REQUIRED ACTION:
Show, from the entries below, every line in which "biased" appears.

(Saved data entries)
Start of Block

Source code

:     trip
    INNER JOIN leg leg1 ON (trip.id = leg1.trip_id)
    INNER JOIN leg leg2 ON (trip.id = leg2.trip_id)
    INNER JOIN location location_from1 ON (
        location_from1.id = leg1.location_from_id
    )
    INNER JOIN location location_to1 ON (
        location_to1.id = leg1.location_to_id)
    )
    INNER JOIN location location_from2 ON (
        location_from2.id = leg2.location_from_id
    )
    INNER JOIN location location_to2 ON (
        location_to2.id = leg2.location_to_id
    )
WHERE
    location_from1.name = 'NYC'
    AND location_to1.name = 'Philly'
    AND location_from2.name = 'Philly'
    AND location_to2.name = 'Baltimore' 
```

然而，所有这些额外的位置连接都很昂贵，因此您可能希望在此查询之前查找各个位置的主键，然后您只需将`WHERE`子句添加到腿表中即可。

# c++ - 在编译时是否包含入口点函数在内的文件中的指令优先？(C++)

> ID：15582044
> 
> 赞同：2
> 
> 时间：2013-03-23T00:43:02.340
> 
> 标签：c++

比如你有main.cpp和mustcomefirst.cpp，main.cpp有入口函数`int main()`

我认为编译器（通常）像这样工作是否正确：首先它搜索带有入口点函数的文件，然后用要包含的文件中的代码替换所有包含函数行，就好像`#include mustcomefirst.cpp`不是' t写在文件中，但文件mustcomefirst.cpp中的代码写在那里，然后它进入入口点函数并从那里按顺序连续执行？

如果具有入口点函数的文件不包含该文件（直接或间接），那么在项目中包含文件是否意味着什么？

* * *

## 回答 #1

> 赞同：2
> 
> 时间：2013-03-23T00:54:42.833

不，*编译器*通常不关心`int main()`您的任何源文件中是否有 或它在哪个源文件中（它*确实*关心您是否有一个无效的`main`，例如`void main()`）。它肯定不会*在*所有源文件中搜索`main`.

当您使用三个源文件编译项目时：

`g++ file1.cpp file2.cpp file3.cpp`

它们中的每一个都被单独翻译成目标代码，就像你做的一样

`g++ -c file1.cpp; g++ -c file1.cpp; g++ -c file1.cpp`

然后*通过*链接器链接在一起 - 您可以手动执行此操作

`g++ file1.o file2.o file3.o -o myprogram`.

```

End of Block
Start of Block

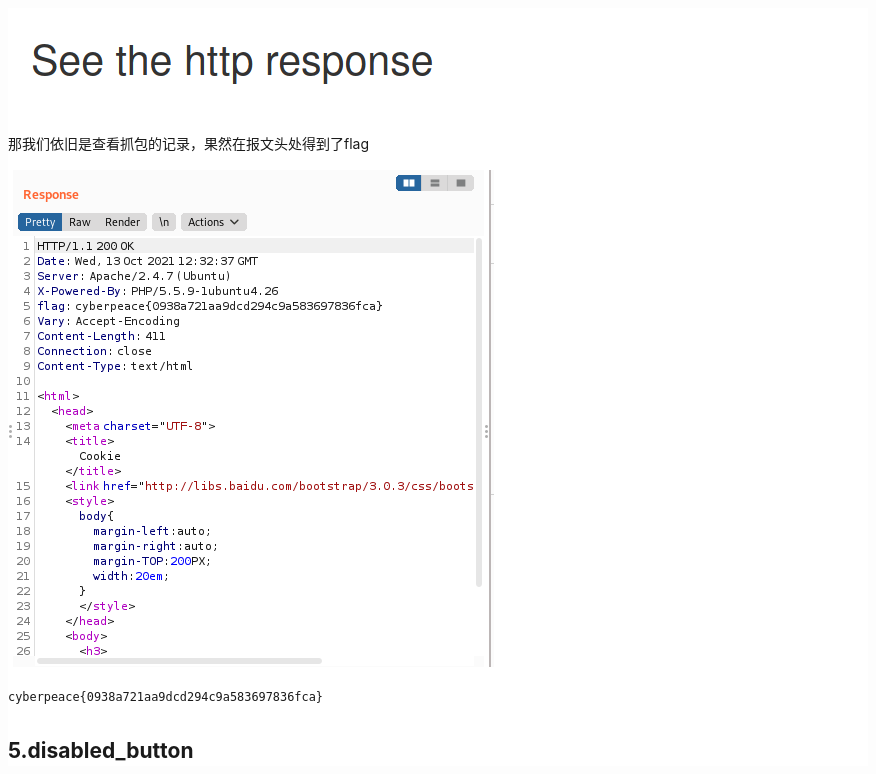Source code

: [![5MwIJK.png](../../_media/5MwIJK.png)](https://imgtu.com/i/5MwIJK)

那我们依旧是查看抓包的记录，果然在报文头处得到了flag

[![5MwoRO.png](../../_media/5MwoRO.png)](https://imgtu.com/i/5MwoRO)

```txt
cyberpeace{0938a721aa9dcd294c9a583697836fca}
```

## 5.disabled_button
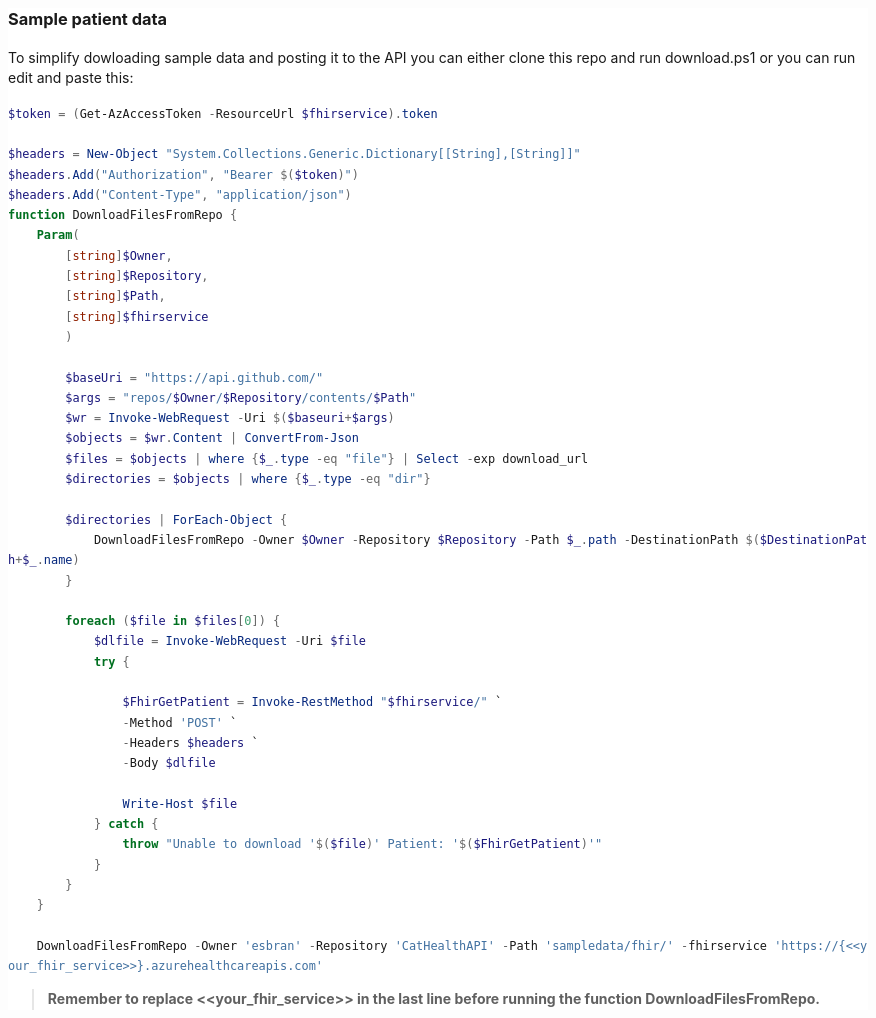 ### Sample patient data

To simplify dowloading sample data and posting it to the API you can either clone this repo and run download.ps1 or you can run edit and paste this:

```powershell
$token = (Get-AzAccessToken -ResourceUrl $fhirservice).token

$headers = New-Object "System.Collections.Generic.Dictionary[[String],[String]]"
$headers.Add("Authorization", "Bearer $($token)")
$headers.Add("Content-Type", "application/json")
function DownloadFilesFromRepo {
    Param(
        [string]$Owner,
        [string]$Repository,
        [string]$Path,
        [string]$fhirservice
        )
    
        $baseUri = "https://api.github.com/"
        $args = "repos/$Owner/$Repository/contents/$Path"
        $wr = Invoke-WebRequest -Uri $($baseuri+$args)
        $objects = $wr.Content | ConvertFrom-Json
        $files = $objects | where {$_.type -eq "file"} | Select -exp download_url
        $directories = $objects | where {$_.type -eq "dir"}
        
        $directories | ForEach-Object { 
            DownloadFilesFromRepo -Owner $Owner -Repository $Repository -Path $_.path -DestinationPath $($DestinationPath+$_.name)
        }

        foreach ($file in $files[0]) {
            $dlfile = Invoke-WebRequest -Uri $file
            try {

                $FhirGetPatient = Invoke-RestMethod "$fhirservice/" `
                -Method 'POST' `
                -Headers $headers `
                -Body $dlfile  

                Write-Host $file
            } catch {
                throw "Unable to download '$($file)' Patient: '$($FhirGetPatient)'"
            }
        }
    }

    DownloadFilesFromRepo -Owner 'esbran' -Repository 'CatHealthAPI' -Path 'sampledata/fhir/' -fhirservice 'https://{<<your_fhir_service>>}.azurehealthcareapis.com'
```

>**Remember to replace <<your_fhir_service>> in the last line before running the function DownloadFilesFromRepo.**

End of Block
Start of Block

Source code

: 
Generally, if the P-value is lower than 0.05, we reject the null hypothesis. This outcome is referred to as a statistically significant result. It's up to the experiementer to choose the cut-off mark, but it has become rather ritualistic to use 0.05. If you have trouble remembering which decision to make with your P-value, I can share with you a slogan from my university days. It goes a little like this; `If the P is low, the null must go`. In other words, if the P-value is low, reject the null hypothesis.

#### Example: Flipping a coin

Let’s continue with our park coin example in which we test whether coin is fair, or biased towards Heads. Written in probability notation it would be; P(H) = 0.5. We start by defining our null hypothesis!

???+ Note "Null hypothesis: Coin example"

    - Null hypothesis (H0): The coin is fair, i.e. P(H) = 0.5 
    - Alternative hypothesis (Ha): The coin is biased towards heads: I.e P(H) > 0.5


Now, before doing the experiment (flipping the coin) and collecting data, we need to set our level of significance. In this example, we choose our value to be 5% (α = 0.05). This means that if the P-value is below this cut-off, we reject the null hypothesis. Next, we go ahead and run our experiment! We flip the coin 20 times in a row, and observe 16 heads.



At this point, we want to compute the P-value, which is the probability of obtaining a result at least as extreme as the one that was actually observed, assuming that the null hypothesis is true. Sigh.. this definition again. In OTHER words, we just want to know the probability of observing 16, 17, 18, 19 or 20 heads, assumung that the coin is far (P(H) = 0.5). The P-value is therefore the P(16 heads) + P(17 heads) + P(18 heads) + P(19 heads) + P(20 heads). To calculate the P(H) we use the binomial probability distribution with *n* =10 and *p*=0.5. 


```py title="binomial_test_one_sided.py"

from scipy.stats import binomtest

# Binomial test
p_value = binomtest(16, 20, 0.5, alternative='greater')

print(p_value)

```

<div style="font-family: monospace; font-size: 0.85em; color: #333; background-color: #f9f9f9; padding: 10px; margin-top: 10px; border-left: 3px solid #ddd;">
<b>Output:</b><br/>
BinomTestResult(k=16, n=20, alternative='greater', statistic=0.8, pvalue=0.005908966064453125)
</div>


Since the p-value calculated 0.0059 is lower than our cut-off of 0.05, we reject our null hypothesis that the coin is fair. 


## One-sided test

End of Block

ANSWER SECTION:
Let’s continue with our park coin example in which we test whether coin is fair, or biased towards Heads. Written in probability notation it would be; P(H) = 0.5. We start by defining our null hypothesis!
    - Alternative hypothesis (Ha): The coin is biased towards heads: I.e P(H) > 0.5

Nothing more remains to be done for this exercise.